(Beginning of RECORDED DATA)
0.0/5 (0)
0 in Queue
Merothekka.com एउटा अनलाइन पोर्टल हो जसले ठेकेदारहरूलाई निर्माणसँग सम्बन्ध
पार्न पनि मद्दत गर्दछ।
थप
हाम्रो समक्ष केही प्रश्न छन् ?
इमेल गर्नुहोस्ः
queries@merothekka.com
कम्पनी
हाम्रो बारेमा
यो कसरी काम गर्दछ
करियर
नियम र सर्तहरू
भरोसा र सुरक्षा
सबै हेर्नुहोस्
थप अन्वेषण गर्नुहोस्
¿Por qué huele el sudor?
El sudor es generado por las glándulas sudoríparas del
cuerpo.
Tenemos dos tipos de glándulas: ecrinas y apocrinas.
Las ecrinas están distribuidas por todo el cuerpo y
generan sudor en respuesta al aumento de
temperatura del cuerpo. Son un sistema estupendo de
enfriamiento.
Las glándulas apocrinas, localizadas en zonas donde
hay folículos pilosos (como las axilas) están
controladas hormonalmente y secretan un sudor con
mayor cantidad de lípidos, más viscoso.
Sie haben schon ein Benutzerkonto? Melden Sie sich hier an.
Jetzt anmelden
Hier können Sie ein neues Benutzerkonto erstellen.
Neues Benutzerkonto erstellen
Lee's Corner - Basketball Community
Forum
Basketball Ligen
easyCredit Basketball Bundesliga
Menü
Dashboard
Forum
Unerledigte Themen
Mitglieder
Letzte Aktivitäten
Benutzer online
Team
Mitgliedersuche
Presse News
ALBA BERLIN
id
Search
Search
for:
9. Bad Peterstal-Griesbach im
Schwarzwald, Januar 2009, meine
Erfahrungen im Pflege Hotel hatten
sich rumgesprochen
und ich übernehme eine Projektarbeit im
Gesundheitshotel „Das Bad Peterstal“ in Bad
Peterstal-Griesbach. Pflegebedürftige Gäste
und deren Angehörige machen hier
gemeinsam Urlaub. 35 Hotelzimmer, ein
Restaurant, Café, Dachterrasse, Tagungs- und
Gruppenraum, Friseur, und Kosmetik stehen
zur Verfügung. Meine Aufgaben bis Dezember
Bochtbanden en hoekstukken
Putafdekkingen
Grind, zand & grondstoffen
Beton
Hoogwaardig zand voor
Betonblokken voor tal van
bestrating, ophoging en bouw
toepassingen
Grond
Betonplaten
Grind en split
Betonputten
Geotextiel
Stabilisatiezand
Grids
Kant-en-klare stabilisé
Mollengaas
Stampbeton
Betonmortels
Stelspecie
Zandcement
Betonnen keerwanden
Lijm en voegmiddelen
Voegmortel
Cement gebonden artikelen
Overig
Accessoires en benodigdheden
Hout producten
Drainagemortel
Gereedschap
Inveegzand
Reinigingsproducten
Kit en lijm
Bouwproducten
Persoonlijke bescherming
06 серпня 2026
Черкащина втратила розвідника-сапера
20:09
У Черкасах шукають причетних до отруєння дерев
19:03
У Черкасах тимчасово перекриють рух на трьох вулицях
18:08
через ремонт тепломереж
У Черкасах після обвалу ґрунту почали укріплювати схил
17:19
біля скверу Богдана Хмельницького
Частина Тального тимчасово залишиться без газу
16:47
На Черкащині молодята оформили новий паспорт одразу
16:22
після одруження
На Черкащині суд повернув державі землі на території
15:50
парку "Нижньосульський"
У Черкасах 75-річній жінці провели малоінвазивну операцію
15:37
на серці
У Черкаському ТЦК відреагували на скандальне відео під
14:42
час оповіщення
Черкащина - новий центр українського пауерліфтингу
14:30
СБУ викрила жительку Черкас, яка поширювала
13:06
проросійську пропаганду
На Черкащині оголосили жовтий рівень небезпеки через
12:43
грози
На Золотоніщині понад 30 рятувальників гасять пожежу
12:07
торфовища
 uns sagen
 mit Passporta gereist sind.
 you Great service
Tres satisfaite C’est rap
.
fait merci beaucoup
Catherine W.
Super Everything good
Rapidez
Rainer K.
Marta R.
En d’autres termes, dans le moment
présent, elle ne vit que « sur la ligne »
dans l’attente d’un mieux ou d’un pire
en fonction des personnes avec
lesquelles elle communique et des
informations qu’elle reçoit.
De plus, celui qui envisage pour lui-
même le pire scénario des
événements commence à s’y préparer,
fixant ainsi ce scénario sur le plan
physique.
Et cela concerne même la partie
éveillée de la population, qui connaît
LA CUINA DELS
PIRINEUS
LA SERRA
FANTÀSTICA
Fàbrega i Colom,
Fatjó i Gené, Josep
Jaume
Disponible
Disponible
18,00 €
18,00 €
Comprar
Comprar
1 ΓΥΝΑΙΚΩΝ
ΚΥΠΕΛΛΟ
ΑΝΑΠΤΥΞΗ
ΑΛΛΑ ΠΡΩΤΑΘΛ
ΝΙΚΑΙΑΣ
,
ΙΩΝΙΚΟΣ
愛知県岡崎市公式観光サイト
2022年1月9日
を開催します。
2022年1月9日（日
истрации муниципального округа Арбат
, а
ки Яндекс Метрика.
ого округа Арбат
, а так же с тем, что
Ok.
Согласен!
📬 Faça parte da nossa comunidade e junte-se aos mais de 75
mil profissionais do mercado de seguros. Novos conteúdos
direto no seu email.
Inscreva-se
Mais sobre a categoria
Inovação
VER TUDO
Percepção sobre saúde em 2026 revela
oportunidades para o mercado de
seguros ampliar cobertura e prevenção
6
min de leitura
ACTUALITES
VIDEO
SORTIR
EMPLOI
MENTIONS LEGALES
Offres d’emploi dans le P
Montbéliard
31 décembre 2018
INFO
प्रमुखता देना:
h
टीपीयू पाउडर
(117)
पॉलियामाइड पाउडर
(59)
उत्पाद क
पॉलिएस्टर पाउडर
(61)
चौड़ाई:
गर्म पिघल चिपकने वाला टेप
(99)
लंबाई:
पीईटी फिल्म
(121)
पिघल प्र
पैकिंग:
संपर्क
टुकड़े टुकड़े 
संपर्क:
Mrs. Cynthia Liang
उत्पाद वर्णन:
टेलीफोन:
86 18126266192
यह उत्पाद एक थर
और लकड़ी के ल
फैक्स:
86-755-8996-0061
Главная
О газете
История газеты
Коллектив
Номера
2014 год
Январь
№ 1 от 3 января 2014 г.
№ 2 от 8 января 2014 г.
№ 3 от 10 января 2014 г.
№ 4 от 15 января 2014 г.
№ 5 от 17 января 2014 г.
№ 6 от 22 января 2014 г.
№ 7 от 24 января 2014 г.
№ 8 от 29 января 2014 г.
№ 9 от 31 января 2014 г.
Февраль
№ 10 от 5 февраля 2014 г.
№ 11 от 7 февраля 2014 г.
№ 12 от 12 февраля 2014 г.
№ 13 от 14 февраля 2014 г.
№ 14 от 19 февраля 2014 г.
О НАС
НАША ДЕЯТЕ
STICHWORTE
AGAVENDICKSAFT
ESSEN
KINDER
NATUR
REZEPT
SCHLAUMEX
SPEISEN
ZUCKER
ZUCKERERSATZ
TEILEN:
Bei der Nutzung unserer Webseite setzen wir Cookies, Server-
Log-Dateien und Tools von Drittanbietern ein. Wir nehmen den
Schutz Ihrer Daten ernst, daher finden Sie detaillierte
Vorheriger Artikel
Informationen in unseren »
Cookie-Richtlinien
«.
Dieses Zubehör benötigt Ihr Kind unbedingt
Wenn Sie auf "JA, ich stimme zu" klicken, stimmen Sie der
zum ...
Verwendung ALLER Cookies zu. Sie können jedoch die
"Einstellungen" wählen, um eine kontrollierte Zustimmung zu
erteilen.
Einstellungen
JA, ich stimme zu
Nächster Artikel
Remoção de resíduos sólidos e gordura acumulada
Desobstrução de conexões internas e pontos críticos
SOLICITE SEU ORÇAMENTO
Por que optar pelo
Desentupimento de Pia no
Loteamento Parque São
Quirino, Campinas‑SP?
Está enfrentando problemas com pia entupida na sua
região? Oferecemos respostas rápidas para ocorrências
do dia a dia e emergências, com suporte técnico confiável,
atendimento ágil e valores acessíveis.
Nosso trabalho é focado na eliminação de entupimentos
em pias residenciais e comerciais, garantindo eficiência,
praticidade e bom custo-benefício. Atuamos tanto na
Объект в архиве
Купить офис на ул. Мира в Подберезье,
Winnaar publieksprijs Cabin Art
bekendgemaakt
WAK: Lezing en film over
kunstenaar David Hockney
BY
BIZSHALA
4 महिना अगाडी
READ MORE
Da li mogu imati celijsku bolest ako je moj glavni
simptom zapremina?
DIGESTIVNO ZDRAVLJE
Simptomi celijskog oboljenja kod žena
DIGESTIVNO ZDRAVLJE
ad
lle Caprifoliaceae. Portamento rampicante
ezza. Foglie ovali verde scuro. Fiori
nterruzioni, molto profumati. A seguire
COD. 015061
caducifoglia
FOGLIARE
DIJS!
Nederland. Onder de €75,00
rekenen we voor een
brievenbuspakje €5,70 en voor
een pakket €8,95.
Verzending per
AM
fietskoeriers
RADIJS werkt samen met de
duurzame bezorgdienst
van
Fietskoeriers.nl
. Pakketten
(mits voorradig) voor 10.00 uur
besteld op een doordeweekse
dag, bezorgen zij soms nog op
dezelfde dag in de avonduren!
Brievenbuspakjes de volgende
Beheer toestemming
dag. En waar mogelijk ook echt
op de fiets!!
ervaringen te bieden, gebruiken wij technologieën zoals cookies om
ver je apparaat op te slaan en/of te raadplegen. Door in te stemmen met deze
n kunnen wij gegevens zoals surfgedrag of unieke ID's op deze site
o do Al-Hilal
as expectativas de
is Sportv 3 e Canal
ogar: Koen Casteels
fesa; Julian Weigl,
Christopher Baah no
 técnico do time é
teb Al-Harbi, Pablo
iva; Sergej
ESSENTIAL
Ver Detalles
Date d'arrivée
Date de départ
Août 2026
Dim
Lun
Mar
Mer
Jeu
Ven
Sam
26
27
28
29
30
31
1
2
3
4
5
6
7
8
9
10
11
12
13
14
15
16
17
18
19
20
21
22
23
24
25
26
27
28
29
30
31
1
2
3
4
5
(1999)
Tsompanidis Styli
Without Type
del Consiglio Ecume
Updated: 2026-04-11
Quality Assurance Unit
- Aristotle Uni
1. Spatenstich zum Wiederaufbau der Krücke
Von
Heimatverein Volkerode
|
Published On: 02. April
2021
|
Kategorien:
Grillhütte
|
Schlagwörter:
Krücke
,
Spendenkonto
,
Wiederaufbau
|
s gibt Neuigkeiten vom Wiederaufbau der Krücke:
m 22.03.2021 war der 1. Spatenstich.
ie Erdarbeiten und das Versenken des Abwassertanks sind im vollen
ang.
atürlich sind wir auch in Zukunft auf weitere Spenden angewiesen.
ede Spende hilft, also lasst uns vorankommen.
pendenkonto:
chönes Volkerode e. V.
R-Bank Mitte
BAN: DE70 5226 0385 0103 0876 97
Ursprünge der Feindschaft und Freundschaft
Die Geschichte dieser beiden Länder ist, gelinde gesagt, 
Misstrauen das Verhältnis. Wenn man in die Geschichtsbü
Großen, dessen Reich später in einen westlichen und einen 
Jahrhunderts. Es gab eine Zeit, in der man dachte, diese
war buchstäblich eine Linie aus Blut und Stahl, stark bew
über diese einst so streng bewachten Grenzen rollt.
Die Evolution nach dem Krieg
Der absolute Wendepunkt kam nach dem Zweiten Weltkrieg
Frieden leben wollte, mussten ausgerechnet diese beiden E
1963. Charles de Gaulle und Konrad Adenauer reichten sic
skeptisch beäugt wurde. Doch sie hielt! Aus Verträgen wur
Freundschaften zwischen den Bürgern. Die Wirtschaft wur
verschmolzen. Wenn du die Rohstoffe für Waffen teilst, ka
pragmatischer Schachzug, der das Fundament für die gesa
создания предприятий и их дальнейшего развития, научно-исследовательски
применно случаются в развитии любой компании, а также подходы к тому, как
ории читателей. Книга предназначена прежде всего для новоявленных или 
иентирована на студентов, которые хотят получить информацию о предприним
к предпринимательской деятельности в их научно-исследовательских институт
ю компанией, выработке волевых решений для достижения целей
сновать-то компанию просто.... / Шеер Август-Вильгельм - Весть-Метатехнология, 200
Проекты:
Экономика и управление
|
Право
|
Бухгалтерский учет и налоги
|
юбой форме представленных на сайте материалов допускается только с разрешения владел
(End of RECORDED DATA)
- _EXERCISE PROMPT_
In the listing above, identify each line containing the string "після" and copy those lines out in full. Matches must agree in case.

- _YOUR RESPONSE_
У Черкасах після обвалу ґрунту почали укріплювати схил
після одруження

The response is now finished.